Collected data:

══════════

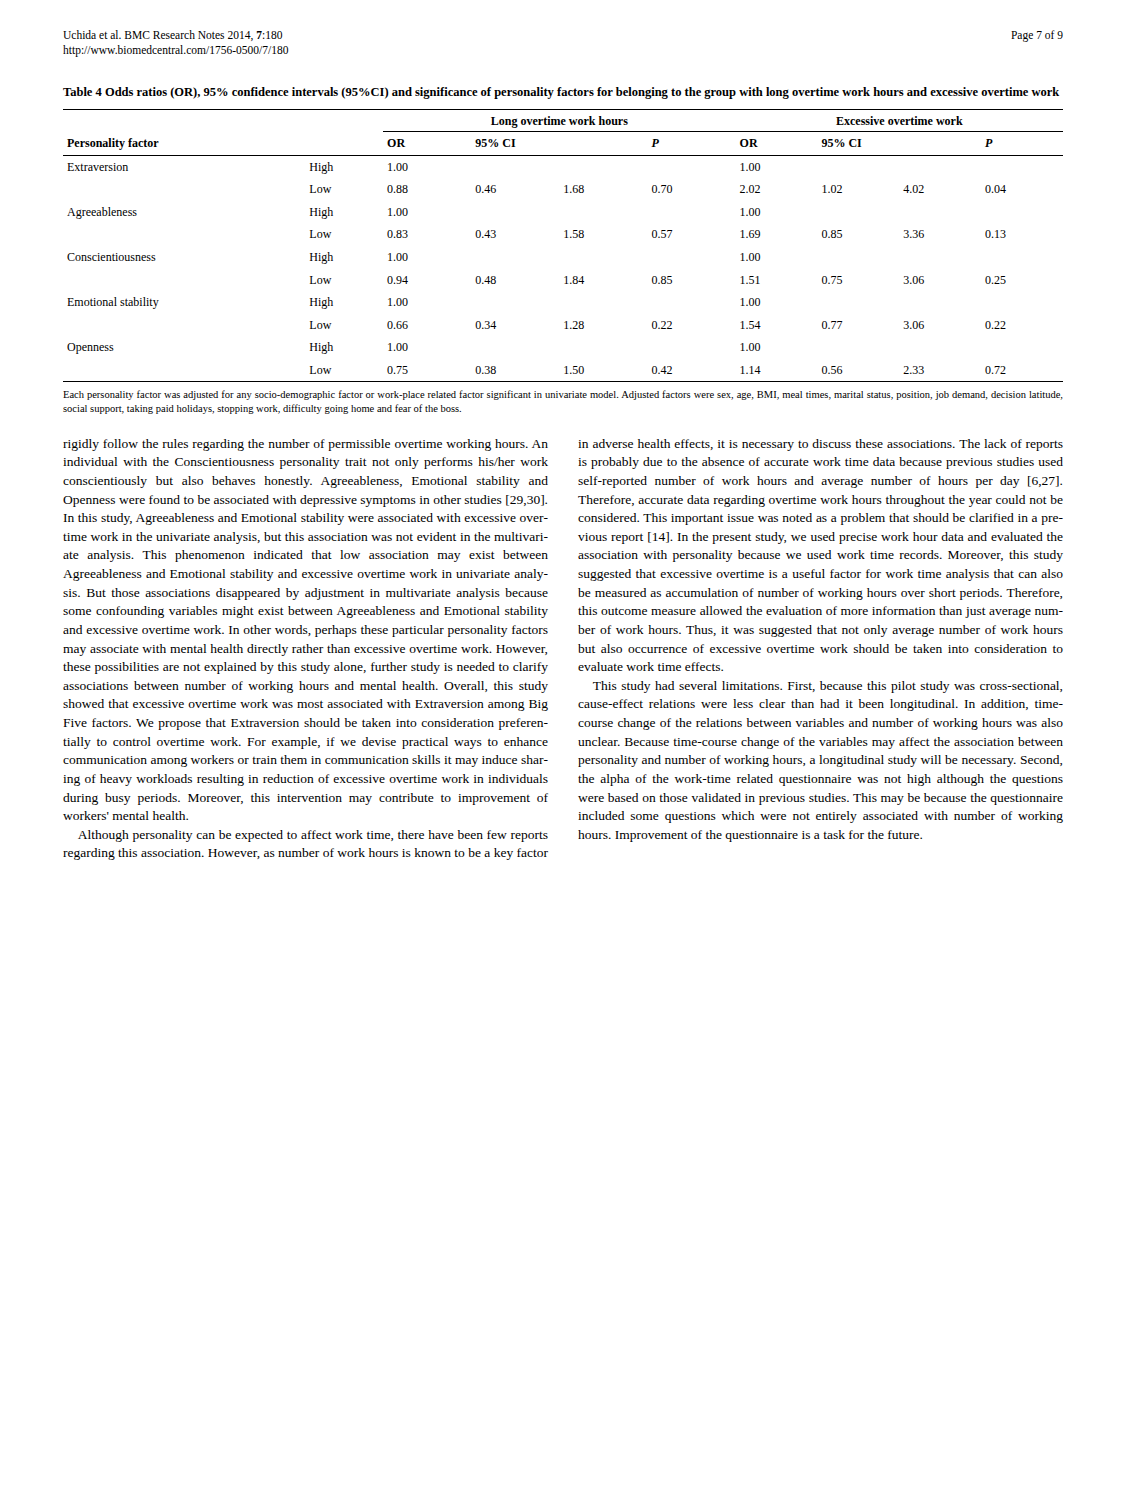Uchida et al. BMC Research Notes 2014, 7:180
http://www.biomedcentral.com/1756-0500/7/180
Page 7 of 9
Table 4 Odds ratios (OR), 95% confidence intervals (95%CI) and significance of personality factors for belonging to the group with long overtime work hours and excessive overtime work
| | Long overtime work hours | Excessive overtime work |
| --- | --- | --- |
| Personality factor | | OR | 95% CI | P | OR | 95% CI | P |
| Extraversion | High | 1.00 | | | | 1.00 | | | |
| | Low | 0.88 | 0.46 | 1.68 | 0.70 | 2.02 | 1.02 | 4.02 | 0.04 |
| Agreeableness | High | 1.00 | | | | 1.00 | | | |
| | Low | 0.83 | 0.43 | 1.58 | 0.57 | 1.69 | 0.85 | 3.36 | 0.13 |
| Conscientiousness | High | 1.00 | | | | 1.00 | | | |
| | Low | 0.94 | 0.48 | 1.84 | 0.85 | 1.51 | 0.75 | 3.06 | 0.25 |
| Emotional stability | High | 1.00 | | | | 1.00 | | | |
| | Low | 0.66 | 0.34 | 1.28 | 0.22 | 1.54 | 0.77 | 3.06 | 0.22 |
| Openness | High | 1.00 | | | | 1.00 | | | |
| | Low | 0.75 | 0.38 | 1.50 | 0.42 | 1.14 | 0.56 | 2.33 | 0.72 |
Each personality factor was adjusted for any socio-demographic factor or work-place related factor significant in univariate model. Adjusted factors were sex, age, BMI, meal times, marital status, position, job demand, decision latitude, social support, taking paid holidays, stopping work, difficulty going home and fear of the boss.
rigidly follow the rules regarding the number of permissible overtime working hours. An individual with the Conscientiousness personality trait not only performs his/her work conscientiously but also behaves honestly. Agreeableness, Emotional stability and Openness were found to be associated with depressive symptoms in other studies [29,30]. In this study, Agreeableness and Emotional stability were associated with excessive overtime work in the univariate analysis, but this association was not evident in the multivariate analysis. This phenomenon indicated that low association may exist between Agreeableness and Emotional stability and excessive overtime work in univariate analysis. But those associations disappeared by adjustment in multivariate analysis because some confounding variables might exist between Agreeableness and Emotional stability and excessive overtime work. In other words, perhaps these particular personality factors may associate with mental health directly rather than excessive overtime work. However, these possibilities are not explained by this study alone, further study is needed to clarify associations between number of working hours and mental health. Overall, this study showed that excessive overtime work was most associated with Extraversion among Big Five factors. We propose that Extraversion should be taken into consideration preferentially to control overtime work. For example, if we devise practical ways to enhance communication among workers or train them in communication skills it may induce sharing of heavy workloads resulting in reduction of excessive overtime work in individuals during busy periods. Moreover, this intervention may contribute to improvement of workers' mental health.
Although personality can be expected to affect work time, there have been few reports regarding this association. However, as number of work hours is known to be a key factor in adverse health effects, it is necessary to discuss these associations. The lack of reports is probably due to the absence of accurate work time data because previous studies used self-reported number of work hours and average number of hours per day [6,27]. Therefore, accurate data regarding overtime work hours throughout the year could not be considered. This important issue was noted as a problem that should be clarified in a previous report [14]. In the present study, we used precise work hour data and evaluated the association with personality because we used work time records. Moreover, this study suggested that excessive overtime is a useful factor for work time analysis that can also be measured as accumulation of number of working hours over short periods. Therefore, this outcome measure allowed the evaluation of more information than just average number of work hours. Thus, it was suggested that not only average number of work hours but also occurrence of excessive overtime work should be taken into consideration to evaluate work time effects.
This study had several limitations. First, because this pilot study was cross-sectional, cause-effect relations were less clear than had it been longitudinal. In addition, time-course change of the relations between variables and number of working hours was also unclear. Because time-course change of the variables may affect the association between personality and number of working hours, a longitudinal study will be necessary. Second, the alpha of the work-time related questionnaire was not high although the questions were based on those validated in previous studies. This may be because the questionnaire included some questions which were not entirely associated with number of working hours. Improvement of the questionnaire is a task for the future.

══════════

#### [What is required]
Take the stretch of lines above from the one containing "Page 7 of 9" through the one containing "Each personality factor" and repeat it exactly, adding no other line.

#### [Reply to the task]
Page 7 of 9
Table 4 Odds ratios (OR), 95% confidence intervals (95%CI) and significance of personality factors for belonging to the group with long overtime work hours and excessive overtime work
| | Long overtime work hours | Excessive overtime work |
| --- | --- | --- |
| Personality factor | | OR | 95% CI | P | OR | 95% CI | P |
| Extraversion | High | 1.00 | | | | 1.00 | | | |
| | Low | 0.88 | 0.46 | 1.68 | 0.70 | 2.02 | 1.02 | 4.02 | 0.04 |
| Agreeableness | High | 1.00 | | | | 1.00 | | | |
| | Low | 0.83 | 0.43 | 1.58 | 0.57 | 1.69 | 0.85 | 3.36 | 0.13 |
| Conscientiousness | High | 1.00 | | | | 1.00 | | | |
| | Low | 0.94 | 0.48 | 1.84 | 0.85 | 1.51 | 0.75 | 3.06 | 0.25 |
| Emotional stability | High | 1.00 | | | | 1.00 | | | |
| | Low | 0.66 | 0.34 | 1.28 | 0.22 | 1.54 | 0.77 | 3.06 | 0.22 |
| Openness | High | 1.00 | | | | 1.00 | | | |
| | Low | 0.75 | 0.38 | 1.50 | 0.42 | 1.14 | 0.56 | 2.33 | 0.72 |
Each personality factor was adjusted for any socio-demographic factor or work-place related factor significant in univariate model. Adjusted factors were sex, age, BMI, meal times, marital status, position, job demand, decision latitude, social support, taking paid holidays, stopping work, difficulty going home and fear of the boss.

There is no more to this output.